**WHAT IS EXPECTED**.
Please copy out the records below, swapping every "common name" for "vernacular name" and leaving everything else unchanged.

(Dataset records)
□ □ □
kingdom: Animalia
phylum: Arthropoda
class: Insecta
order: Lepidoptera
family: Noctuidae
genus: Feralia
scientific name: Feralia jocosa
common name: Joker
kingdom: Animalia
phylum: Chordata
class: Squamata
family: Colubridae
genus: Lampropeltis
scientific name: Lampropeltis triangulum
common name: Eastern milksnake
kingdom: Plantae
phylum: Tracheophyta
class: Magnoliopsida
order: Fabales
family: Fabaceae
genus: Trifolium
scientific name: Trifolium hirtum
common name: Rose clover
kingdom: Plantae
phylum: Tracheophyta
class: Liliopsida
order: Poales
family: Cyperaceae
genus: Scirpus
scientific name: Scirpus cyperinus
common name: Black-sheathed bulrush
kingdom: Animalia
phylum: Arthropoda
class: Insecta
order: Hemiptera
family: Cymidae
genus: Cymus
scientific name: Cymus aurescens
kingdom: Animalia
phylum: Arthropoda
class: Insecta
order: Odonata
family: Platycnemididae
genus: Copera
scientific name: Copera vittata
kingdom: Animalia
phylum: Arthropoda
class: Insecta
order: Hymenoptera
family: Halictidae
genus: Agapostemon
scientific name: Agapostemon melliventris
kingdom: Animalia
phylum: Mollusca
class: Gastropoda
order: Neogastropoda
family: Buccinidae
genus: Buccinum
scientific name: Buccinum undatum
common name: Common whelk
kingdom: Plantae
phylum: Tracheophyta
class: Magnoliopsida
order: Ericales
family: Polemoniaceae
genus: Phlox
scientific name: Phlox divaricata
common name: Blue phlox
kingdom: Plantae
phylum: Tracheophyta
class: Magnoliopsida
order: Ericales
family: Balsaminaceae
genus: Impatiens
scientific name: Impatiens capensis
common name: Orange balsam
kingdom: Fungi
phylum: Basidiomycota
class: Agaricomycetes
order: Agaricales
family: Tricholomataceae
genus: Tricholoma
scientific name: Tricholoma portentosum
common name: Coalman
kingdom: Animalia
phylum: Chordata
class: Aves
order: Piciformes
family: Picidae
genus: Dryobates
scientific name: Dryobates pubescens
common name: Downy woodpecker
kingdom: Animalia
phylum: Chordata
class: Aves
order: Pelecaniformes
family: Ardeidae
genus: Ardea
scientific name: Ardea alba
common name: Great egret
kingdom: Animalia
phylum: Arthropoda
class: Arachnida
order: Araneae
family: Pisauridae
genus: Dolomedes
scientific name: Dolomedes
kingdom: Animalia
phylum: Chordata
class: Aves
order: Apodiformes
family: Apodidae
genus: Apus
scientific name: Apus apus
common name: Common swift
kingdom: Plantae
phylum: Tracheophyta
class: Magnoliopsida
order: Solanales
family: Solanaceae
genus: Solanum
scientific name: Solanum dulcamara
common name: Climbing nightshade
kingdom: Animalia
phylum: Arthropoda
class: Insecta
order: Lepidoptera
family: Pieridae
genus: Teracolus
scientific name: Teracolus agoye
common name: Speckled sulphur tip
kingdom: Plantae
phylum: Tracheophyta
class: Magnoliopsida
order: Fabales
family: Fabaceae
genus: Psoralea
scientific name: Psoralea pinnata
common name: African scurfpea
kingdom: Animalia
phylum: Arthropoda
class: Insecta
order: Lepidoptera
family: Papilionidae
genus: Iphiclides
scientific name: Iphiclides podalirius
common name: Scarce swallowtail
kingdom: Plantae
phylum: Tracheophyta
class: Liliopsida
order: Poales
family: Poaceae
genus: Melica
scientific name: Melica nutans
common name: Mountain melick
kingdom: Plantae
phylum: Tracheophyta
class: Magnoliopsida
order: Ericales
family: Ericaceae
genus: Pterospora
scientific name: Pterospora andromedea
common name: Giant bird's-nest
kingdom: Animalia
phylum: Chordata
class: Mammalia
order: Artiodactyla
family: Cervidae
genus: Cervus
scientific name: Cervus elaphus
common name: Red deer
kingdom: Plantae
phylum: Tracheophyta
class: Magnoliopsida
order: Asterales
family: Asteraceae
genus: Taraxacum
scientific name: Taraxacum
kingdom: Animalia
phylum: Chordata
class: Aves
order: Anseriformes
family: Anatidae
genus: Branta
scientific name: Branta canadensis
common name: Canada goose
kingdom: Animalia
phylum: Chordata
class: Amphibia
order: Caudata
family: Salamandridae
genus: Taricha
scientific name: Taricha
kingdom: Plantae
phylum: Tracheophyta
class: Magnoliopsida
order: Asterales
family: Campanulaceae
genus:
□ □ □
**WRITTEN ANSWER**.
kingdom: Animalia
phylum: Arthropoda
class: Insecta
order: Lepidoptera
family: Noctuidae
genus: Feralia
scientific name: Feralia jocosa
vernacular name: Joker
kingdom: Animalia
phylum: Chordata
class: Squamata
family: Colubridae
genus: Lampropeltis
scientific name: Lampropeltis triangulum
vernacular name: Eastern milksnake
kingdom: Plantae
phylum: Tracheophyta
class: Magnoliopsida
order: Fabales
family: Fabaceae
genus: Trifolium
scientific name: Trifolium hirtum
vernacular name: Rose clover
kingdom: Plantae
phylum: Tracheophyta
class: Liliopsida
order: Poales
family: Cyperaceae
genus: Scirpus
scientific name: Scirpus cyperinus
vernacular name: Black-sheathed bulrush
kingdom: Animalia
phylum: Arthropoda
class: Insecta
order: Hemiptera
family: Cymidae
genus: Cymus
scientific name: Cymus aurescens
kingdom: Animalia
phylum: Arthropoda
class: Insecta
order: Odonata
family: Platycnemididae
genus: Copera
scientific name: Copera vittata
kingdom: Animalia
phylum: Arthropoda
class: Insecta
order: Hymenoptera
family: Halictidae
genus: Agapostemon
scientific name: Agapostemon melliventris
kingdom: Animalia
phylum: Mollusca
class: Gastropoda
order: Neogastropoda
family: Buccinidae
genus: Buccinum
scientific name: Buccinum undatum
vernacular name: Common whelk
kingdom: Plantae
phylum: Tracheophyta
class: Magnoliopsida
order: Ericales
family: Polemoniaceae
genus: Phlox
scientific name: Phlox divaricata
vernacular name: Blue phlox
kingdom: Plantae
phylum: Tracheophyta
class: Magnoliopsida
order: Ericales
family: Balsaminaceae
genus: Impatiens
scientific name: Impatiens capensis
vernacular name: Orange balsam
kingdom: Fungi
phylum: Basidiomycota
class: Agaricomycetes
order: Agaricales
family: Tricholomataceae
genus: Tricholoma
scientific name: Tricholoma portentosum
vernacular name: Coalman
kingdom: Animalia
phylum: Chordata
class: Aves
order: Piciformes
family: Picidae
genus: Dryobates
scientific name: Dryobates pubescens
vernacular name: Downy woodpecker
kingdom: Animalia
phylum: Chordata
class: Aves
order: Pelecaniformes
family: Ardeidae
genus: Ardea
scientific name: Ardea alba
vernacular name: Great egret
kingdom: Animalia
phylum: Arthropoda
class: Arachnida
order: Araneae
family: Pisauridae
genus: Dolomedes
scientific name: Dolomedes
kingdom: Animalia
phylum: Chordata
class: Aves
order: Apodiformes
family: Apodidae
genus: Apus
scientific name: Apus apus
vernacular name: Common swift
kingdom: Plantae
phylum: Tracheophyta
class: Magnoliopsida
order: Solanales
family: Solanaceae
genus: Solanum
scientific name: Solanum dulcamara
vernacular name: Climbing nightshade
kingdom: Animalia
phylum: Arthropoda
class: Insecta
order: Lepidoptera
family: Pieridae
genus: Teracolus
scientific name: Teracolus agoye
vernacular name: Speckled sulphur tip
kingdom: Plantae
phylum: Tracheophyta
class: Magnoliopsida
order: Fabales
family: Fabaceae
genus: Psoralea
scientific name: Psoralea pinnata
vernacular name: African scurfpea
kingdom: Animalia
phylum: Arthropoda
class: Insecta
order: Lepidoptera
family: Papilionidae
genus: Iphiclides
scientific name: Iphiclides podalirius
vernacular name: Scarce swallowtail
kingdom: Plantae
phylum: Tracheophyta
class: Liliopsida
order: Poales
family: Poaceae
genus: Melica
scientific name: Melica nutans
vernacular name: Mountain melick
kingdom: Plantae
phylum: Tracheophyta
class: Magnoliopsida
order: Ericales
family: Ericaceae
genus: Pterospora
scientific name: Pterospora andromedea
vernacular name: Giant bird's-nest
kingdom: Animalia
phylum: Chordata
class: Mammalia
order: Artiodactyla
family: Cervidae
genus: Cervus
scientific name: Cervus elaphus
vernacular name: Red deer
kingdom: Plantae
phylum: Tracheophyta
class: Magnoliopsida
order: Asterales
family: Asteraceae
genus: Taraxacum
scientific name: Taraxacum
kingdom: Animalia
phylum: Chordata
class: Aves
order: Anseriformes
family: Anatidae
genus: Branta
scientific name: Branta canadensis
vernacular name: Canada goose
kingdom: Animalia
phylum: Chordata
class: Amphibia
order: Caudata
family: Salamandridae
genus: Taricha
scientific name: Taricha
kingdom: Plantae
phylum: Tracheophyta
class: Magnoliopsida
order: Asterales
family: Campanulaceae
genus:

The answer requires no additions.